Aim of the exercise -
In the notebook excerpt on model testing, what batch size do the test data loaders use?
** Start Selected excerpt **
We want to use some subset of hand-coded data from the new dataset to check the model's performance on this data

In [None]:
# Set up plots and view distribution of C(x)
fig, axs = plt.subplots(1, 1, sharey=True, tight_layout=True)
df_new_test = pd.DataFrame(data = {"probs": probs_val[:,1], "gt_label":all_labels_val, "text":list(val_dataset_sources_L.texts.values)})
axs.hist(df_val["probs"], bins = 20)

In [None]:
#Load test data
test_data_sources = pd.read_csv("test_data_sources.csv")
test_data_morebetter = pd.read_csv("test_data_morebetter.csv")
test_data_generic = pd.read_csv("test_data_generic.csv")
test_data_twoStudents = pd.read_csv("test_data_twoStudents.csv")

In [None]:
#make datasets and dataloaders
test_dataset_sources = Dataset(test_data_sources, tokenizer, MAX_LEN)
test_dataset_morebetter = Dataset(test_data_morebetter, tokenizer, MAX_LEN)
test_dataset_generic = Dataset(test_data_generic, tokenizer, MAX_LEN)
test_dataset_twoStudents = Dataset(test_data_twoStudents, tokenizer, MAX_LEN)

test_loader_sources = DataLoader(test_dataset_sources, batch_size=16)
test_loader_morebetter = DataLoader(test_dataset_morebetter, batch_size=16)
test_loader_generic = DataLoader(test_dataset_generic, batch_size=16)
test_loader_twoStudents = DataLoader(test_dataset_twoStudents, batch_size=16)

In [None]:
def apply_model_to_test_set(model, dataloader):
    model.eval()
    model=model.to(device)
    all_logits = []
    all_labels = []
    # For each batch in our test set...
    for sents, masks, texts, labels in dataloader:
        sents, masks = sents.to(device), masks.to(device)
        # Compute logits
        with torch.no_grad():
            logits = model(sents, masks)
            all_logits.append(logits)
            all_labels.append(labels)
    # Concatenate logits from each batch
    all_logits = torch.cat(all_logits, dim=0)
    all_labels = torch.cat(all_labels, dim = 0).cpu().numpy()
    # Apply softmax to calculate probabilities
    probs = F.softmax(all_logits, dim=1).cpu().numpy()
    preds = torch.argmax(all_logits, dim=1).flatten().cpu().numpy()
    all_logits = all_logits.cpu().numpy()
    return all_logits, all_labels, probs, preds

In [None]:
#run models on data sets

(sources_logits_test_L, sources_labels_test_L, sources_probs_test_L, sources_preds_test_L) = apply_model_to_test_set(model_L, test_loader_sources)
(morebetter_logits_test_L, morebetter_labels_test_L, morebetter_probs_test_L, morebetter_preds_test_L) = apply_model_to_test_set(model_L, test_loader_morebetter)
** End Selected excerpt **
** Start Records **
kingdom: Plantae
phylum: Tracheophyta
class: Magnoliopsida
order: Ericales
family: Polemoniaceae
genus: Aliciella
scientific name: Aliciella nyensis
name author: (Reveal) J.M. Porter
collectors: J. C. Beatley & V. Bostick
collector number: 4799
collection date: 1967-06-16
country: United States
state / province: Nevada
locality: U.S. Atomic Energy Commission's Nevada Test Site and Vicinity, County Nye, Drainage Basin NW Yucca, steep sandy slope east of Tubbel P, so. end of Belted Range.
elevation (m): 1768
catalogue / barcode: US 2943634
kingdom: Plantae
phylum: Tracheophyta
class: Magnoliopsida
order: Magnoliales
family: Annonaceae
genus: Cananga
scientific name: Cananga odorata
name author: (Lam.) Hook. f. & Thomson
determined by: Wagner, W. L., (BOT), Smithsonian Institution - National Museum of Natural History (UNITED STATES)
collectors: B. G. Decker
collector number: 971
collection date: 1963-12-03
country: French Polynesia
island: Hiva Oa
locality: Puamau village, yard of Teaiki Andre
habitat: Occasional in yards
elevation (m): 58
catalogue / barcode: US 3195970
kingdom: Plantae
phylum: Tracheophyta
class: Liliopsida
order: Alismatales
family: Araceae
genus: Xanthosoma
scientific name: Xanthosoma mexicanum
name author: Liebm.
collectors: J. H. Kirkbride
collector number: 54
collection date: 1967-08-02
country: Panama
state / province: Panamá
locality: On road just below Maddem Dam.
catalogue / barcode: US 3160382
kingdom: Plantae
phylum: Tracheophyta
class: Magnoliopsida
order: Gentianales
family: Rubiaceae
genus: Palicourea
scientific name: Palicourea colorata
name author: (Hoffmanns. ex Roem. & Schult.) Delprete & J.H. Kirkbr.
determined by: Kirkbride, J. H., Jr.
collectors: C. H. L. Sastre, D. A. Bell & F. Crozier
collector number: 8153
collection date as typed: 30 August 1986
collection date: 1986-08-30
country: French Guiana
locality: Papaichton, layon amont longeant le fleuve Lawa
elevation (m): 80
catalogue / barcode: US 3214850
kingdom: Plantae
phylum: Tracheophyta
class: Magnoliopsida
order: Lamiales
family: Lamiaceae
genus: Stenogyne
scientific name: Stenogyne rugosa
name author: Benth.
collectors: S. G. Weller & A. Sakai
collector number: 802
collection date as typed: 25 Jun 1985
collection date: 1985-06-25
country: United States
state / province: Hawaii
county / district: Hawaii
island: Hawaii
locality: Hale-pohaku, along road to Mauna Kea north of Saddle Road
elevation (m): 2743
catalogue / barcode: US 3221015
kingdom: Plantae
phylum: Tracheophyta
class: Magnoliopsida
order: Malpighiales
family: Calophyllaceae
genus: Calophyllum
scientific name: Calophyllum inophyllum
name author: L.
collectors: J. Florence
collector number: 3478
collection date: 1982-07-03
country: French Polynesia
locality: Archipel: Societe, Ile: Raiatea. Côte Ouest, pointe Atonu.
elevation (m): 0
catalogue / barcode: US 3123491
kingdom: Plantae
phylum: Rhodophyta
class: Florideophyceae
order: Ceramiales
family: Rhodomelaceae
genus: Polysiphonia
** End Records **
Written response -
16